A body that is in balance craves that which keeps it in balance. On the other hand, a body that is out of balance craves that which moves it further away from balance. Thus, we cannot listen to the predictable wail of our cravings, but we have to feel, and we have to seek guidance, either from deep within or from someone who knows better. Many things that we consider “normal” -pain, old age, senility, and perhaps even death – may actually be avoidable and unnecessary. The aches that we consider a natural function of aging are simply manifestations of imbalance. The inability to move freely, expansively, and with strength has nothing to do directly with aging; it has to do with lack of movement over time, coupled with an imbalanced diet, a rigid mind, and too-brief flirtations with Spirit.

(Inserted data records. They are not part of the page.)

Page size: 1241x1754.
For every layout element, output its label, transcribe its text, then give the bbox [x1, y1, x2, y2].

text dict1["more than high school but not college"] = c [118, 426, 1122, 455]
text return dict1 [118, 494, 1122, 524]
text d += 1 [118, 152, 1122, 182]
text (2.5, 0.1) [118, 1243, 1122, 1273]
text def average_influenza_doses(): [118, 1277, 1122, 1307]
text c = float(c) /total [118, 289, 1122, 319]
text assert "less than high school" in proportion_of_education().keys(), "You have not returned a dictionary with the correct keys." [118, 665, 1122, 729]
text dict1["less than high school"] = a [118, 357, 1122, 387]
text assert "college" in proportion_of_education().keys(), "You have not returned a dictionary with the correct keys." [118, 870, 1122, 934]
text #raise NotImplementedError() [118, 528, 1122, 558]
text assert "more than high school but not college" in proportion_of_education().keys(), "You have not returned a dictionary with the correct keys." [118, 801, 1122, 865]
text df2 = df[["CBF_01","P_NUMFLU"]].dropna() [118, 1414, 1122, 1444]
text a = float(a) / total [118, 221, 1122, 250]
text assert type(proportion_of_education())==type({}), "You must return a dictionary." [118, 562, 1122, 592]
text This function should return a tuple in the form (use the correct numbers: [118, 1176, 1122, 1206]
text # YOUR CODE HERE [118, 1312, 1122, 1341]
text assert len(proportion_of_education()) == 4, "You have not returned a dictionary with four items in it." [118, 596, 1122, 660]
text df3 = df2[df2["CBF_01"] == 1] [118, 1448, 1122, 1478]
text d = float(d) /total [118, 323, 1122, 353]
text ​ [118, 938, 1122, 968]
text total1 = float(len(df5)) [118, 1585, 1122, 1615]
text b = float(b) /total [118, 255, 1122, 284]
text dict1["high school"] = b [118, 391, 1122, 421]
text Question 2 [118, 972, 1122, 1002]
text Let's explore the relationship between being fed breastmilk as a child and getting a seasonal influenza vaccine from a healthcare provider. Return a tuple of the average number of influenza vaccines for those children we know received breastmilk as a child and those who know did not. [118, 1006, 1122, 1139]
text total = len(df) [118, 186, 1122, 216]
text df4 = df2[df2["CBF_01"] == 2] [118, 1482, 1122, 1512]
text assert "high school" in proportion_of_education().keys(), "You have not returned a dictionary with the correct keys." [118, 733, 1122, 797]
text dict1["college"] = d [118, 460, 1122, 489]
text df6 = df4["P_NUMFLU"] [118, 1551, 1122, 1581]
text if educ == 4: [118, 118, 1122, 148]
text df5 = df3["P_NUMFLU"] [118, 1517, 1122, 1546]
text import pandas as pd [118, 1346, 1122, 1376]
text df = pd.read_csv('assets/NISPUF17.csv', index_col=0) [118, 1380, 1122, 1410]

When we are not connected to the light of our source, when our minds are dogmatically opinionated, when our diets are acidic, and when we chronically ignore the protests of our bodies by slouching in chairs all day, our bodies become imbalanced and rigid, and then we blame our lack of mobility on a fabricated villain called aging! Once you are balanced, the work is not over. Whether it is the balance of the mind, the body, or the emotions, balance cannot be achieved and forgotten. When we stand on one leg in Vrksasana, we have to stay vigilant. The moment our attention ceases and we congratulate ourselves for being balanced and upright, we have already begun to fall over. Staying in balance requires as much vigilance as first attaining it. Achieving and maintaining balance are the path, not the destination.